# Provided data
────────────────────
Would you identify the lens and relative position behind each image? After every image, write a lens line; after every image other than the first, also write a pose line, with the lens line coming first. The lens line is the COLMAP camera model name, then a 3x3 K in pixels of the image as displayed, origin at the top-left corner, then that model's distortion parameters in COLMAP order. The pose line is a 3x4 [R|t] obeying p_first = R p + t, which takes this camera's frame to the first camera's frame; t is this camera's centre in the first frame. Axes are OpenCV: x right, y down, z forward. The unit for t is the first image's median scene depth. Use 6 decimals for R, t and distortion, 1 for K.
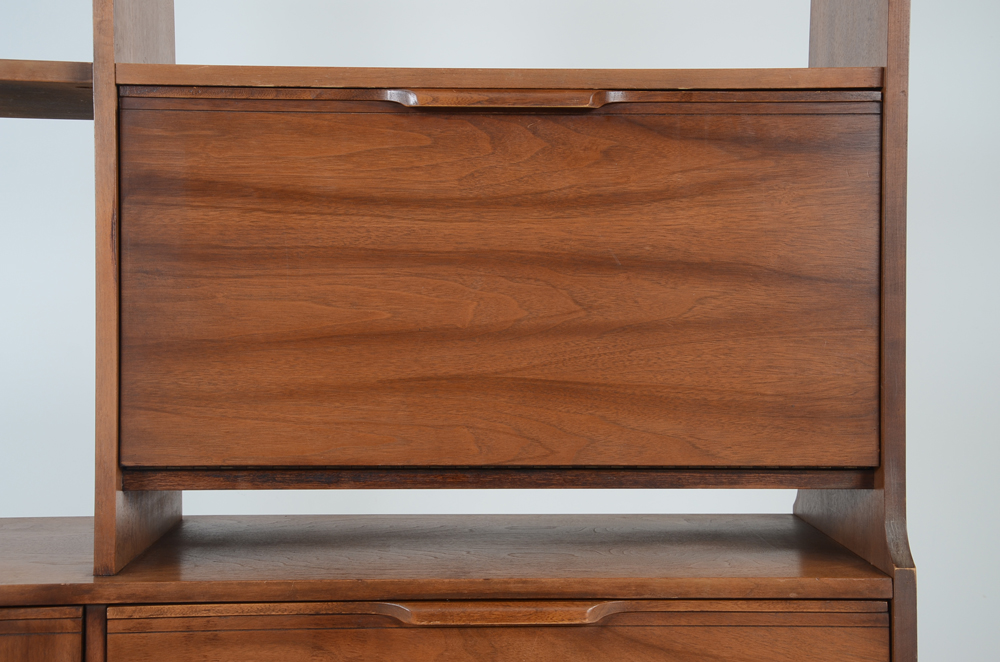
lens RADIAL K [[1471.1, 0, 499.6], [0, 1471.1, 330.4], [0, 0, 1]] dist [0.197770, 0.000000]
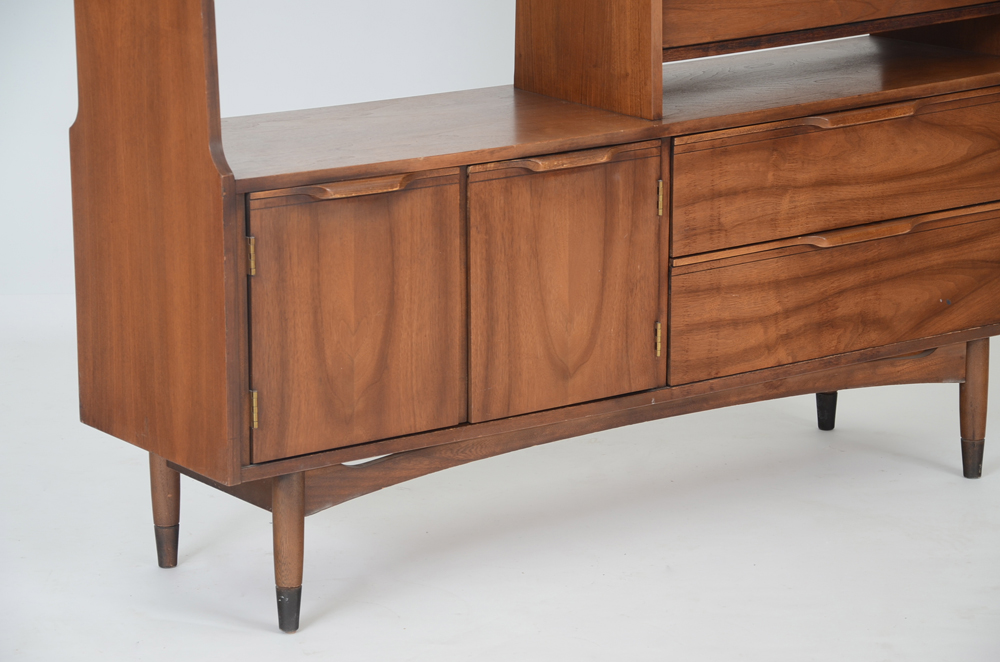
lens RADIAL K [[3375.7, 0, 500.5], [0, 3375.7, 331.1], [0, 0, 1]] dist [0.891487, 0.000000]
pose [[0.835382, -0.143872, 0.530506, -2.289119], [0.030947, 0.975917, 0.215935, -0.384891], [-0.548797, -0.163971, 0.819716, -1.816479]]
────────────────────
# Description of the task
Rewrite the material from its first line up to and including the line containing "dist [0.891487, 0.000000]", replacing "lens line" with "camera line" and leaving everything else unchanged. Leave the pictures out.

# Problem solution
Would you identify the lens and relative position behind each image? After every image, write a camera line; after every image other than the first, also write a pose line, with the camera line coming first. The camera line is the COLMAP camera model name, then a 3x3 K in pixels of the image as displayed, origin at the top-left corner, then that model's distortion parameters in COLMAP order. The pose line is a 3x4 [R|t] obeying p_first = R p + t, which takes this camera's frame to the first camera's frame; t is this camera's centre in the first frame. Axes are OpenCV: x right, y down, z forward. The unit for t is the first image's median scene depth. Use 6 decimals for R, t and distortion, 1 for K.
lens RADIAL K [[1471.1, 0, 499.6], [0, 1471.1, 330.4], [0, 0, 1]] dist [0.197770, 0.000000]
lens RADIAL K [[3375.7, 0, 500.5], [0, 3375.7, 331.1], [0, 0, 1]] dist [0.891487, 0.000000]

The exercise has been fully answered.